All those runs really shaped a strong character and make my job a lot easier. Going into this book, I wanted to make sure we could tell different types of stories every arc. High adventure one arc, tongue-in cheek the next. I think Jen is one of the most versatile characters at Marvel. She can jump into a team book like the Fantastic Four or The Avengers, or go off on some street level adventure, or end up in all sorts of wild places all on her own.
In a more character-specific sense, Jen’s been through an awful lot the past few years, from her capture and confinement during the last event to a few changes in job title. Where is she at emotionally as this series begins?
She’s been through the wringer, and some of those feelings definitely help motivate her actions. But at the end of the day, she’s a strong woman and a strong hero. She’s going to fight through what’s happened and be able to stand on her own emotionally.
Speaking of ladies who have seen some changes in their lives, we’ve got Lyra kicking it in this series as well. For such a new character, the younger She-Hulk has had a lot of tumultuous times and character development already. What’s her personal outlook and goals for her life in the Marvel U as she steps into the book?
Lyra’s being thrust not only into Marvel U but also into “normal” teenage life. School, classes, boys, clothing. It’s all very different from where she came from, so she’s going to spend a lot of time making mistakes and playing catch up. But she’s a warrior at the same time and understands the mission. Being in battle is her comfort zone.
Jen has always been a more light-hearted take on the Hulk idea and that Lyra literally has to keep her anger in check to remain powerful. How do these two get along, and how easy is the transition to a teacher-student relationship?
Reluctant parenting and indignant ignorance is how I would describe their relationship when we start in issue #1.
Back to the villains, we’re looking at Klaw, Mad Thinker, Red Ghost, Trapster and Wizard -Â a kind of hilariously awesome group of old school villains if there ever was one. Has any one of those guys grown into a favorite for you to write?
I don’t know if I have a favorite. Once you start understanding their motivations, understanding how they’re still real people beneath the wacky names and costumes, you end up really having fun getting them into trouble.
We know that the villain hunt will encompass the first arc of the book. With the chase ’em down thread developing, what’s been your favorite sequence or scene to write so far?

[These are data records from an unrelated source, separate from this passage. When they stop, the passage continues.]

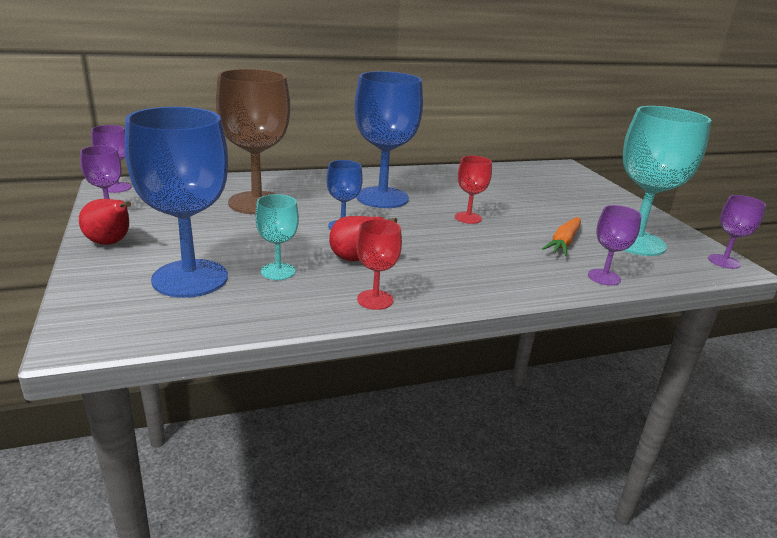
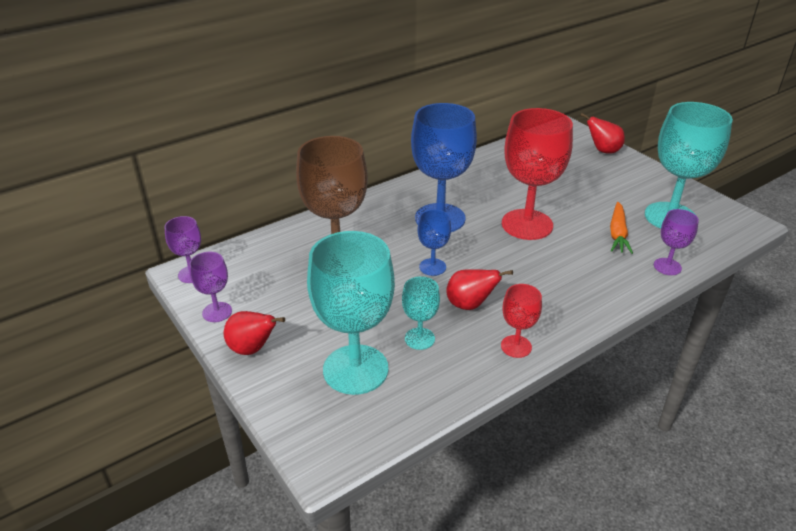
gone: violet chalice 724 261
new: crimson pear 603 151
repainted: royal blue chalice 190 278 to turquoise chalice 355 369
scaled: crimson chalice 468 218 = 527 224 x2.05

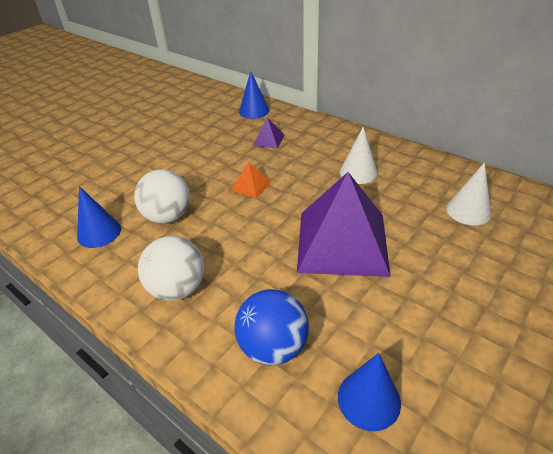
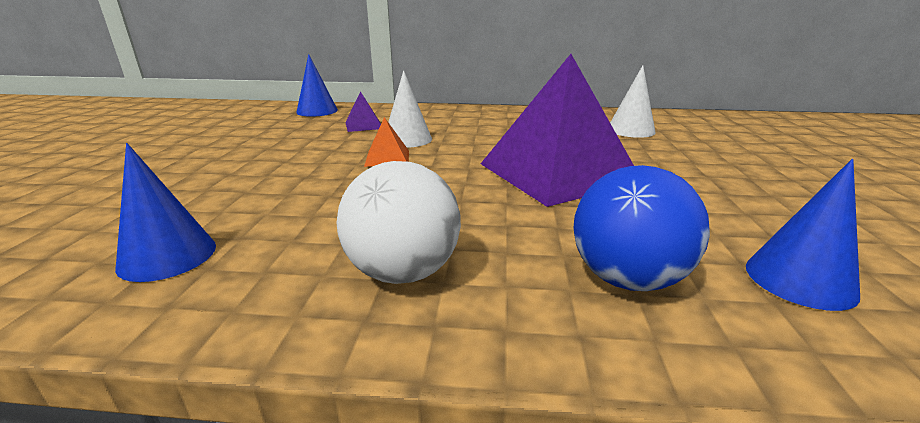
gone: white sphere 168 216
shifted: white cone shape 358 172 to 407 139

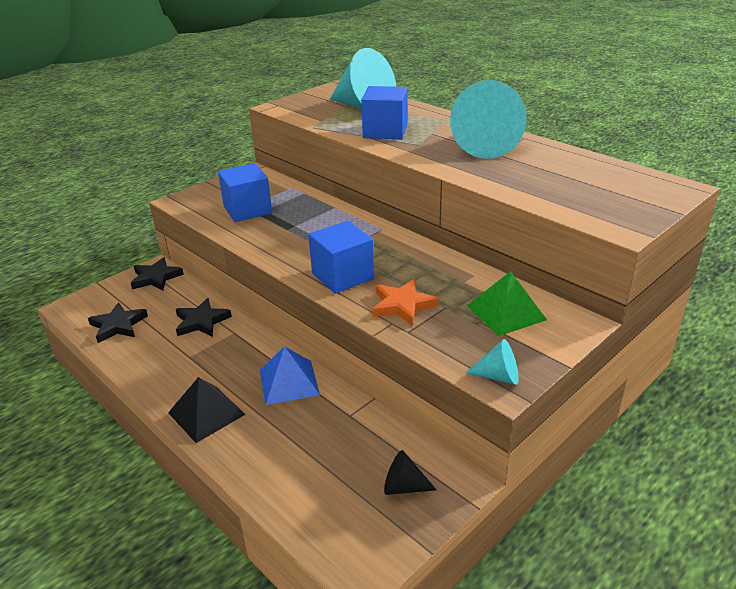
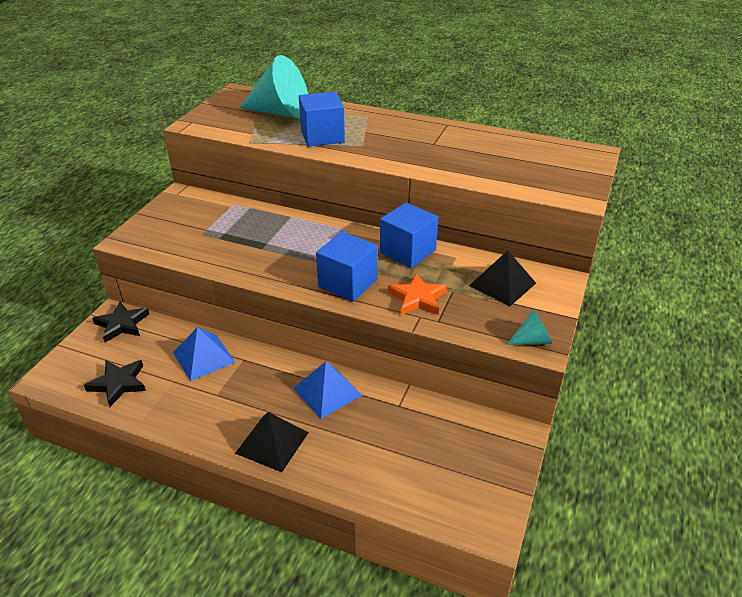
gone: turquoise cone shape 483 146; jet-black cone shape 403 487
shifted: royal blue block 247 210 to 407 251
swapped: jet-black five-pointed star 201 321 to royal blue solid pyramid 203 357
repainted: emerald solid pyramid 506 312 to jet-black solid pyramid 502 284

Honestly, every time I think I have a favorite sequence, Ryan Stegman sends me a new page and that then becomes my new favorite. Sometimes I’m really looking forward to one page, and he’ll send me another that I wasn’t as excited for but he’ll have done something really special with it.
As you noted, the series also marks the continued collaboration of you and Ryan Stegman. How has having the same artist through your Hulk work helped you as a writer on “She-Hulks”?
I love working with Ryan and I’m so grateful that we had the chance to work together before “She-Hulks.” It gave us the chance to get to know each other creatively so that when Panic gave us “She-Hulks,” I knew I could trust Ryan to do a great job telling our story. He really cares about the product and wants to get things just perfect. Even before I started writing, Ryan and I talked a lot about character concepts and designs. We had a lot of great ideas, some of which you’ll get to see in this first arc. Even If the She-Hulk fans don’t like the words, I know they’ll love the art.
“She-Hulks” #1 goes on sale November 3 from Marvel Comics.